Benghazi: National Transitional Council leader Mustafa Abdel Jalil and key NTC officials on Sunday insisted Islamic sharia law will prevail in liberated Libya.
      
"As an Islamic country, we adopted sharia as the principal law," Abdel Jalil said at a huge ceremony in the Eastern city of Benghazi during which Libya was declared a free and liberated country.
      
"Any law that violates sharia is null and void legally," he said.
   
He cited as an example the law on marriage which under slain strongman Muammar Gaddafi banned polygamy, which is permitted in Islam.
      
"As an example is the law of divorce and marriage ... This law is contrary to sharia and it is stopped," Abdel Jalil said.
   
He also announced the introduction of Islamic banking in Libya in keeping with sharia which prohibits the earning of interest, or riba in Arabic, because it is considered a type of usury.
   
"There are good intentions to regulate all banking laws.

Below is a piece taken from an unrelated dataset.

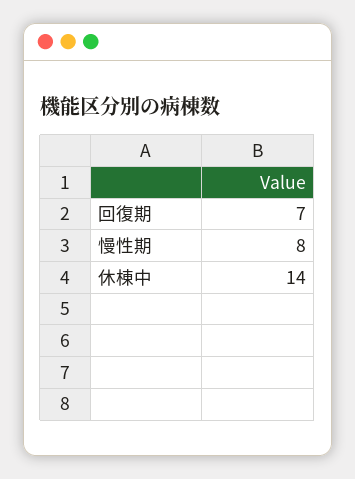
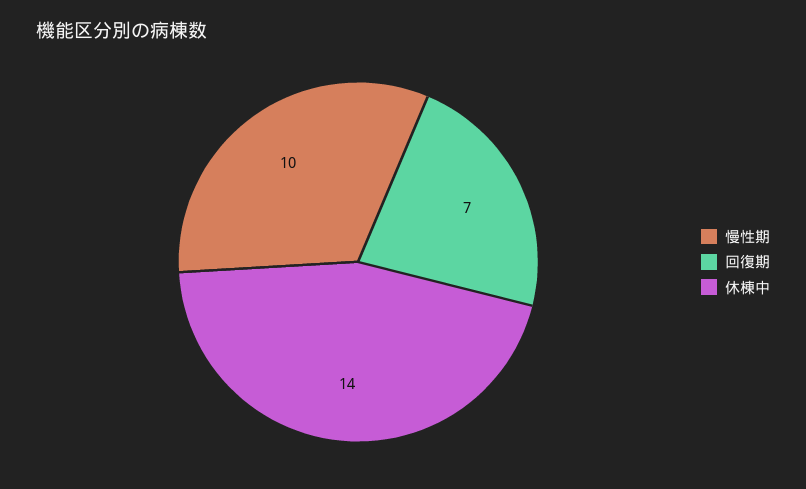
慢性期: 8 -> 10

We especially seek to establish Islamic banks that don't deal with interest and abolish all banking interests in the future according to Islamic tradition," he said.
   
"Riba (interest) creates disease and hatred among people," he added.
      
Abdel Jalil, a fervent Muslim and former Justice Minister, began his speech by praising God.
   
"Thanks be to God, Thanks be to God," he said, before kneeling and touching his forehead to the ground as in prayer.
   
He also banned celebratory gunfire as forbidden under Islamic law. "Thanking God does not mean firing. It is forbidden by sharia because it can harm civilians," he said.
      
Several other NTC officials and leaders of the revolt who stood at the podium also made it clear that post-Gaddafi Libya will be an Islamic nation.